Exactly the lines from the one containing "Utbetalt mill kr 2022, Uføretrygd: 8912" to the final line below should be output, and no others.
***
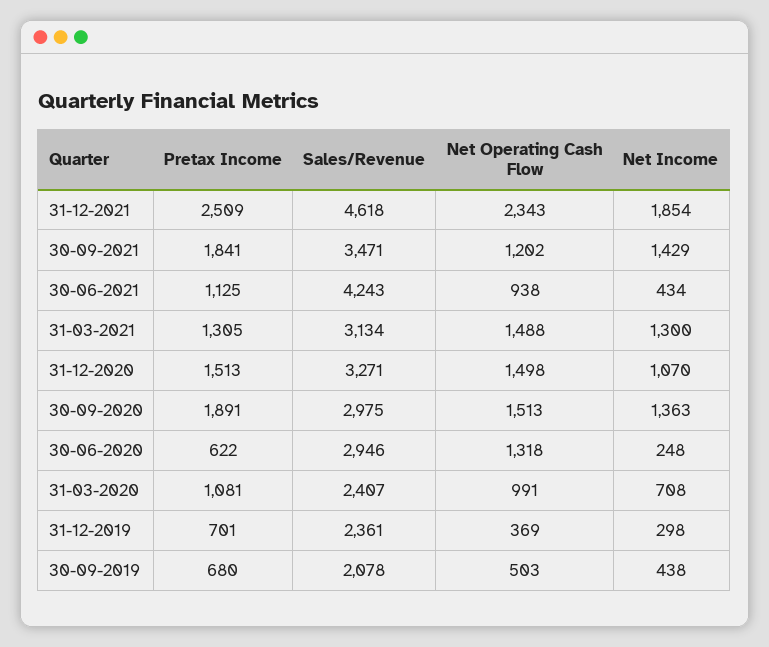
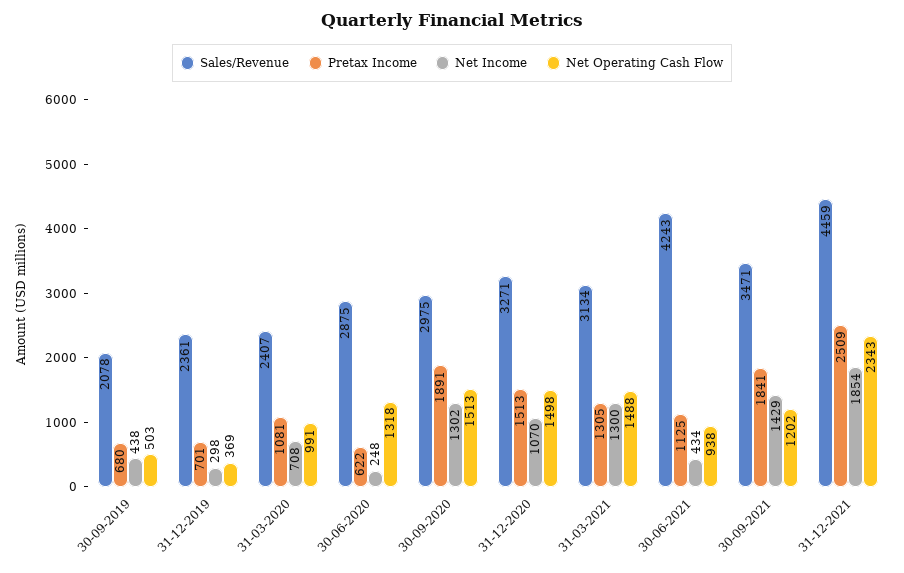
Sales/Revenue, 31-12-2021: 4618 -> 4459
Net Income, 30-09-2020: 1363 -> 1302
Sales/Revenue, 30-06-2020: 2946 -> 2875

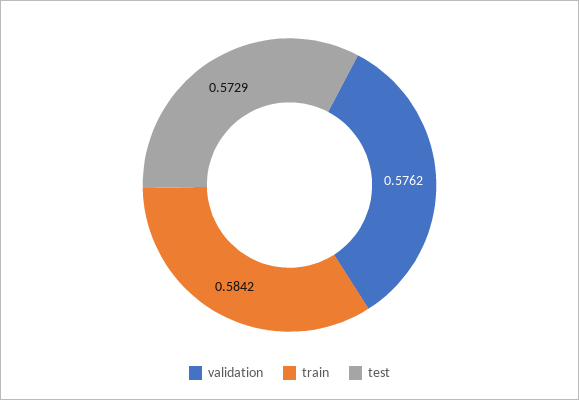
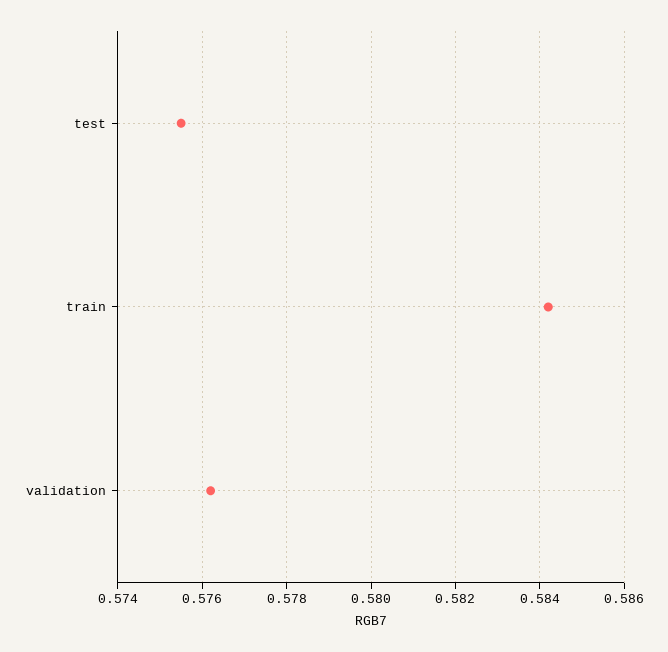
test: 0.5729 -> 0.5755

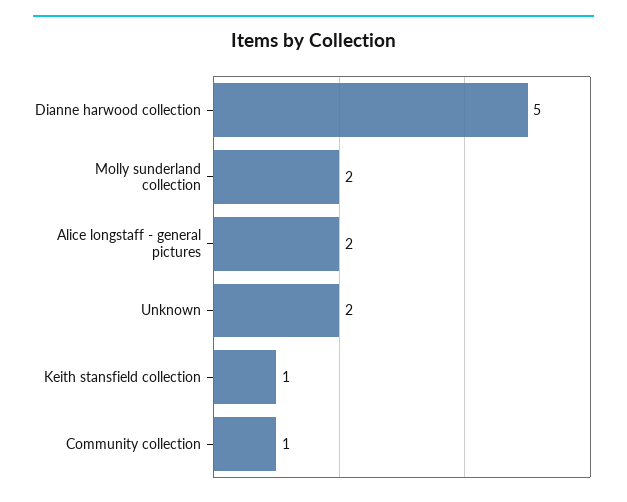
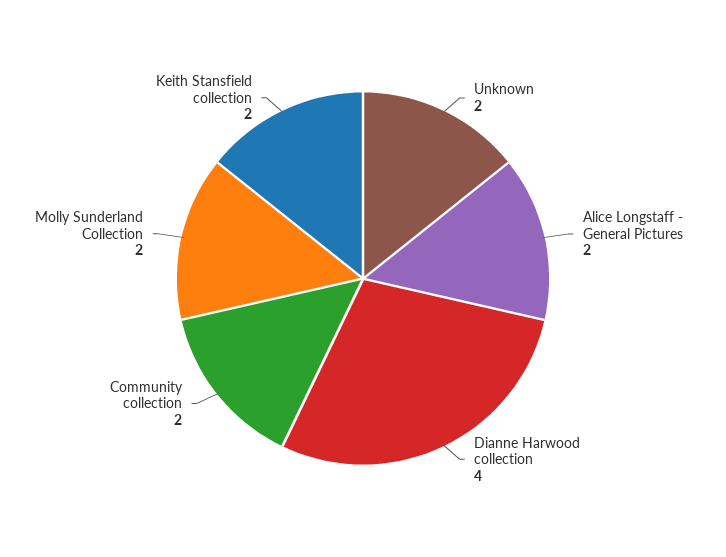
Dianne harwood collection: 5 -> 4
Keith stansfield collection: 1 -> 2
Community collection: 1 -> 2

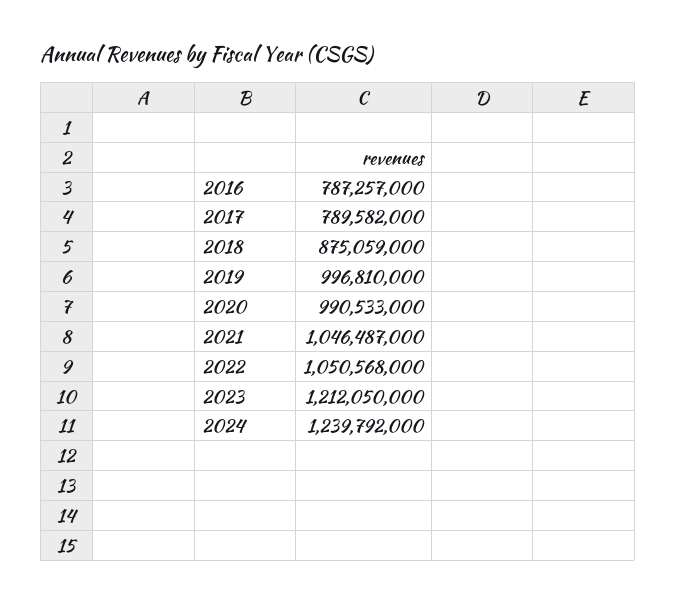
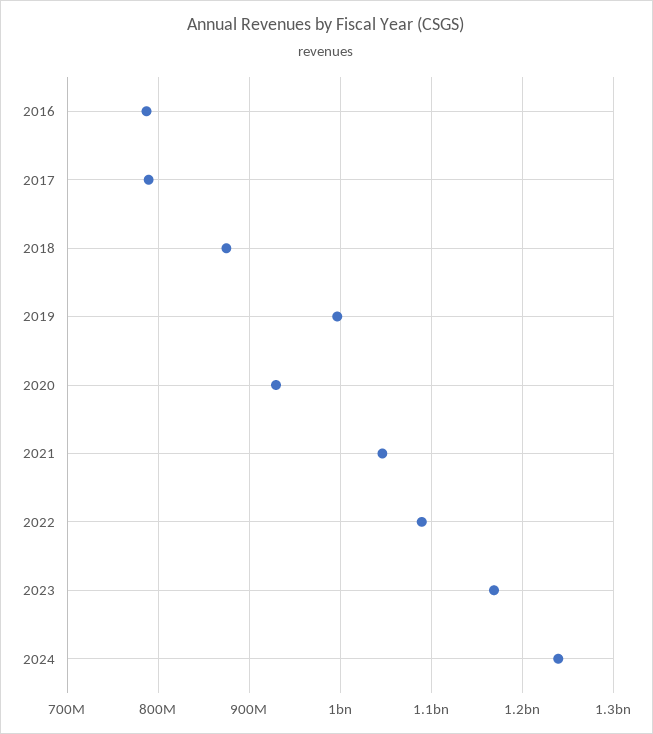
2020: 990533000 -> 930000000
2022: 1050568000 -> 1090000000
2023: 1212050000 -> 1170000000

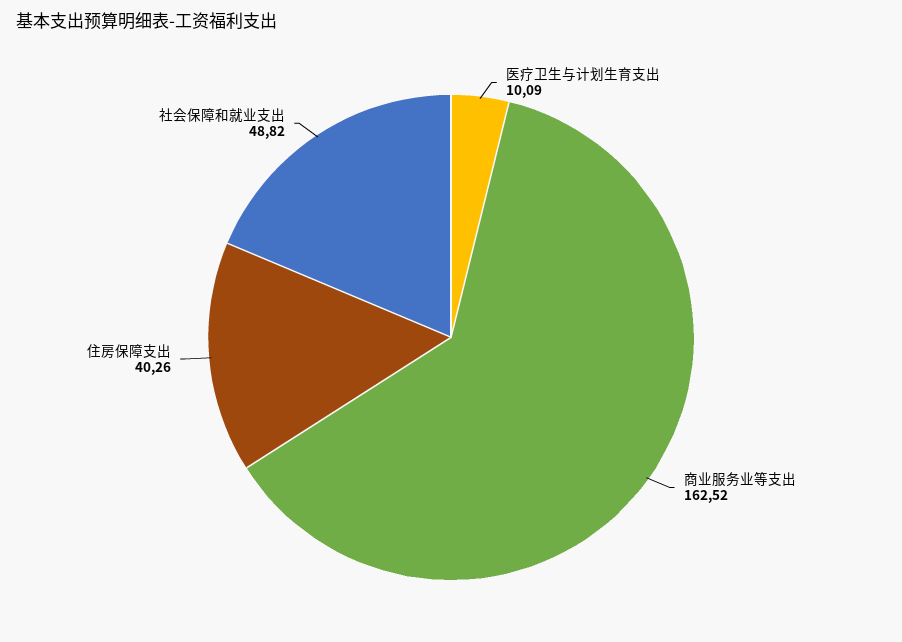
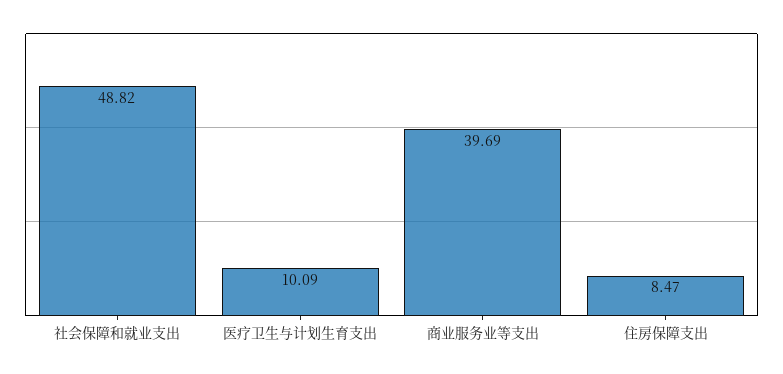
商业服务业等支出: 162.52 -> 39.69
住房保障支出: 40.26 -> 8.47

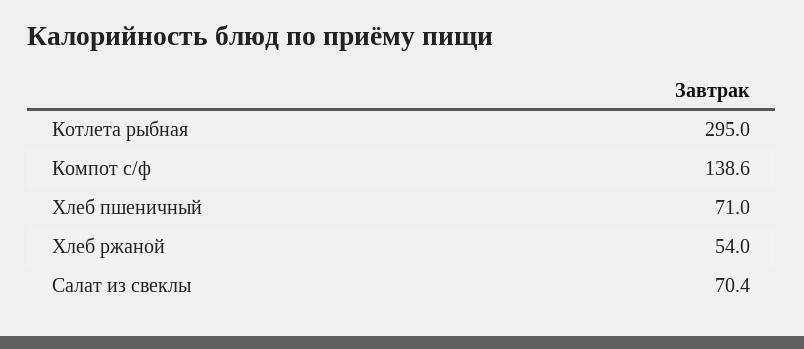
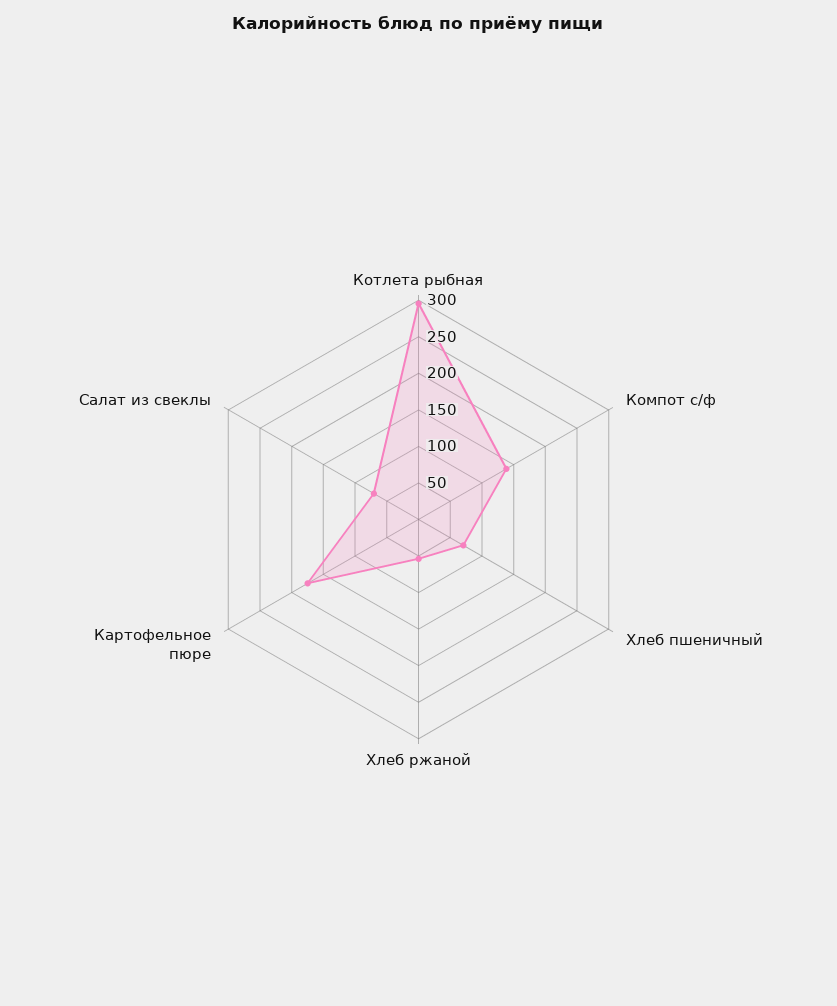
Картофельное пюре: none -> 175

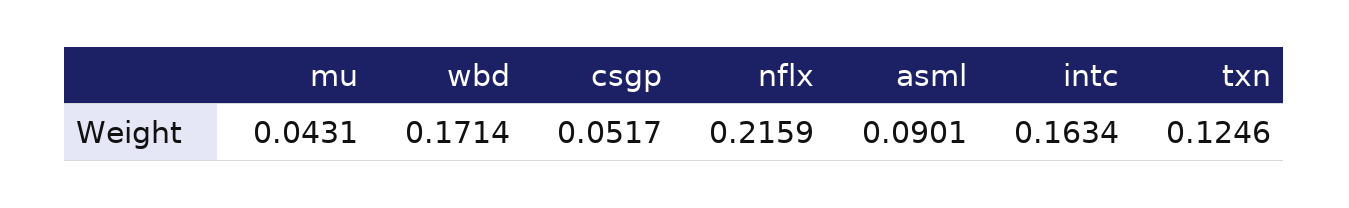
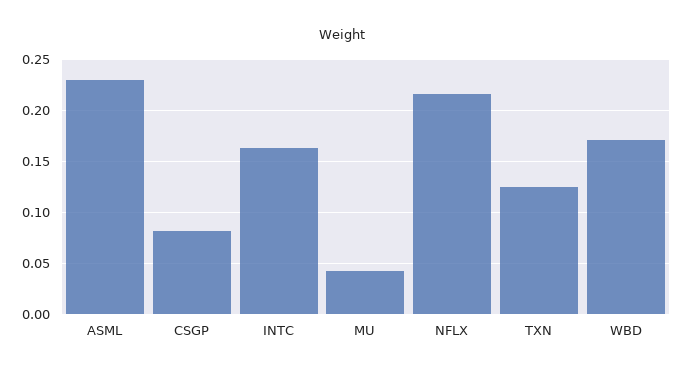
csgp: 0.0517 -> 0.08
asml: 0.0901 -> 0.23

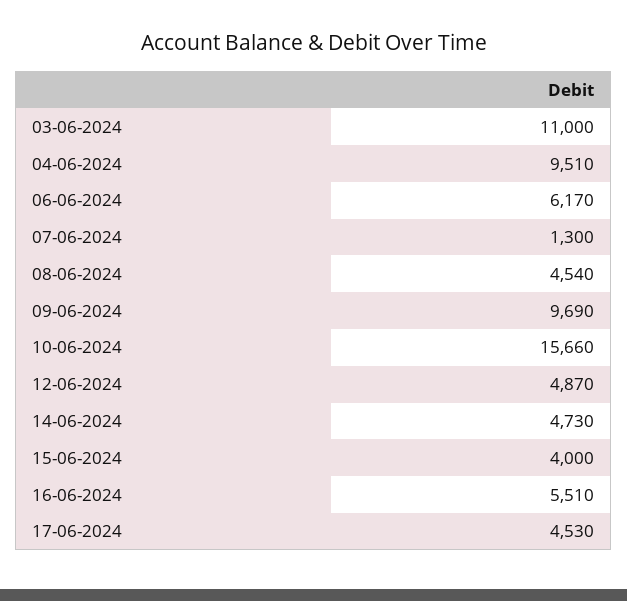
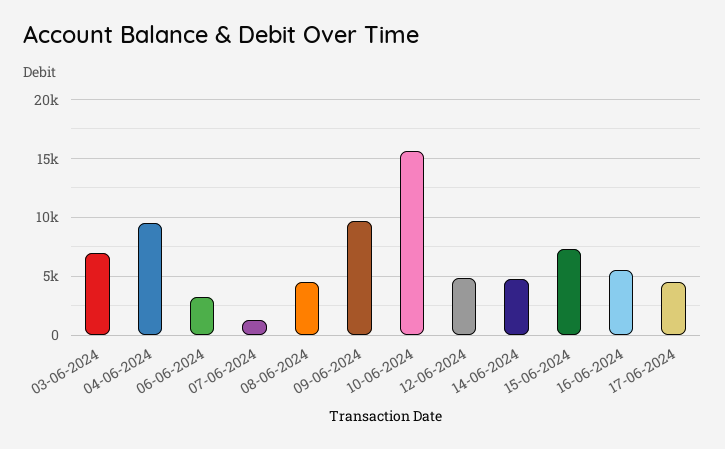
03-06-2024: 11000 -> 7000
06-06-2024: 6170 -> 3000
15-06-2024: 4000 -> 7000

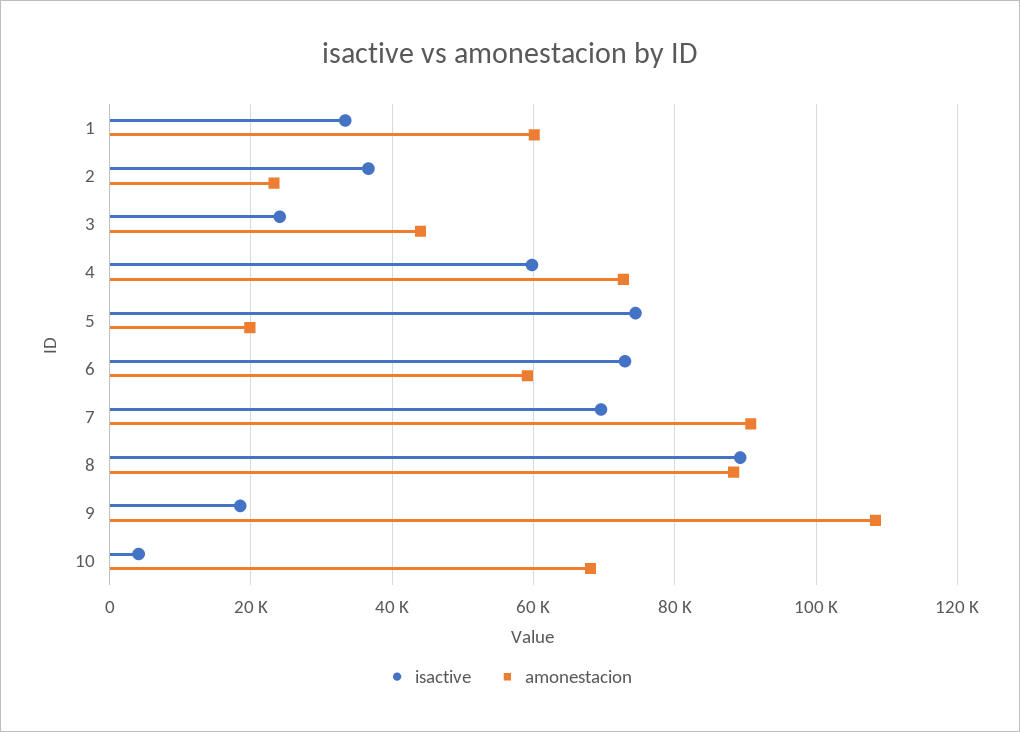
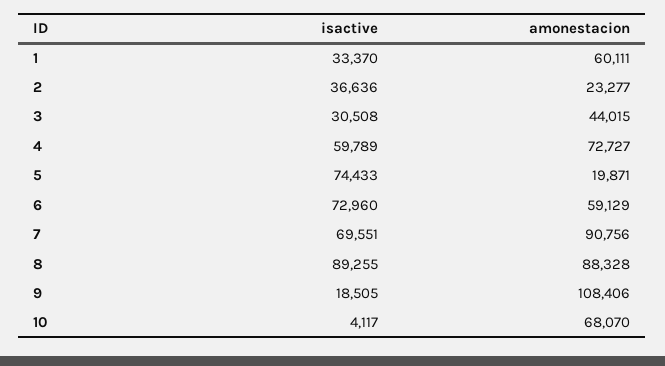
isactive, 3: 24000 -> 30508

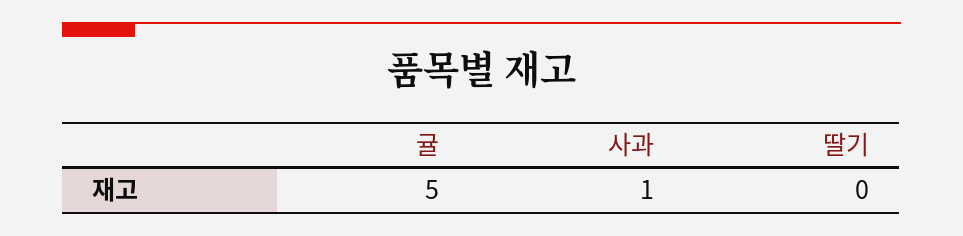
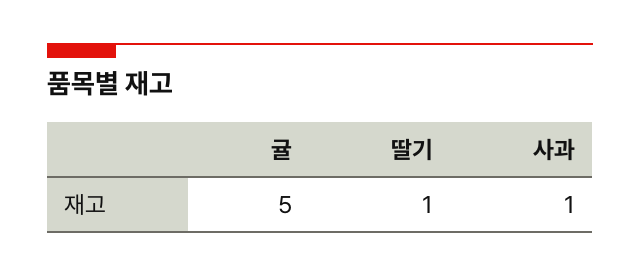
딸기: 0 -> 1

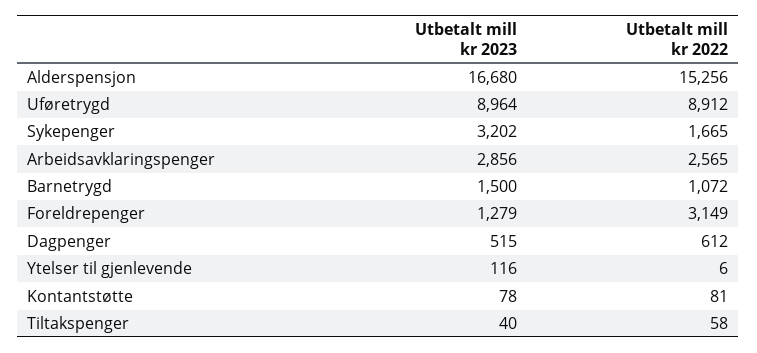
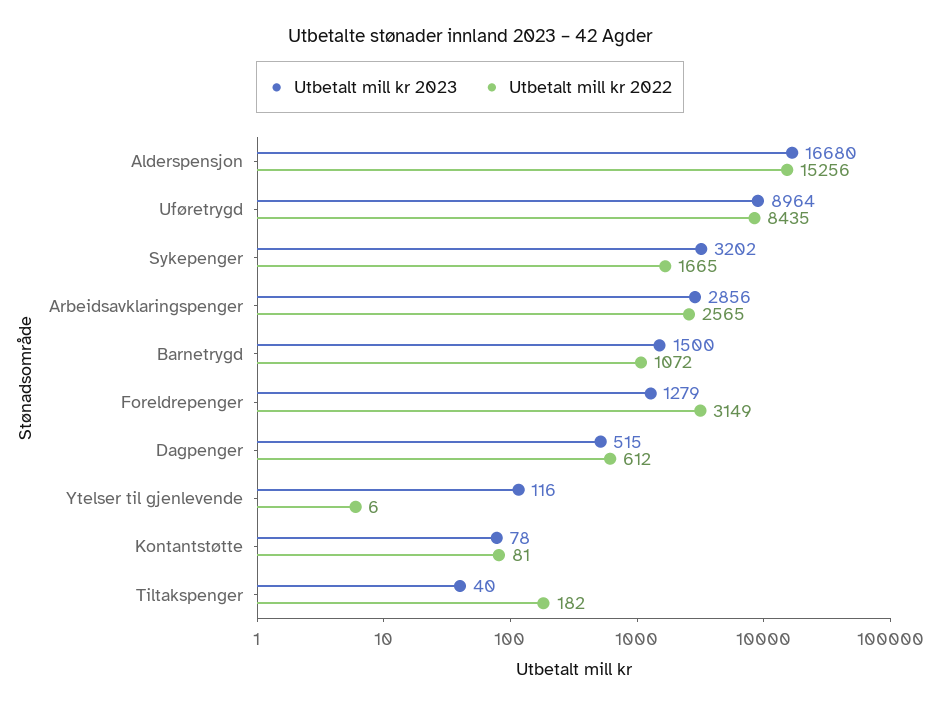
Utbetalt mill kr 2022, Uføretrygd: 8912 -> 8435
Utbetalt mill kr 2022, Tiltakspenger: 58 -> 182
***
## ANSWER SECTION
Utbetalt mill kr 2022, Uføretrygd: 8912 -> 8435
Utbetalt mill kr 2022, Tiltakspenger: 58 -> 182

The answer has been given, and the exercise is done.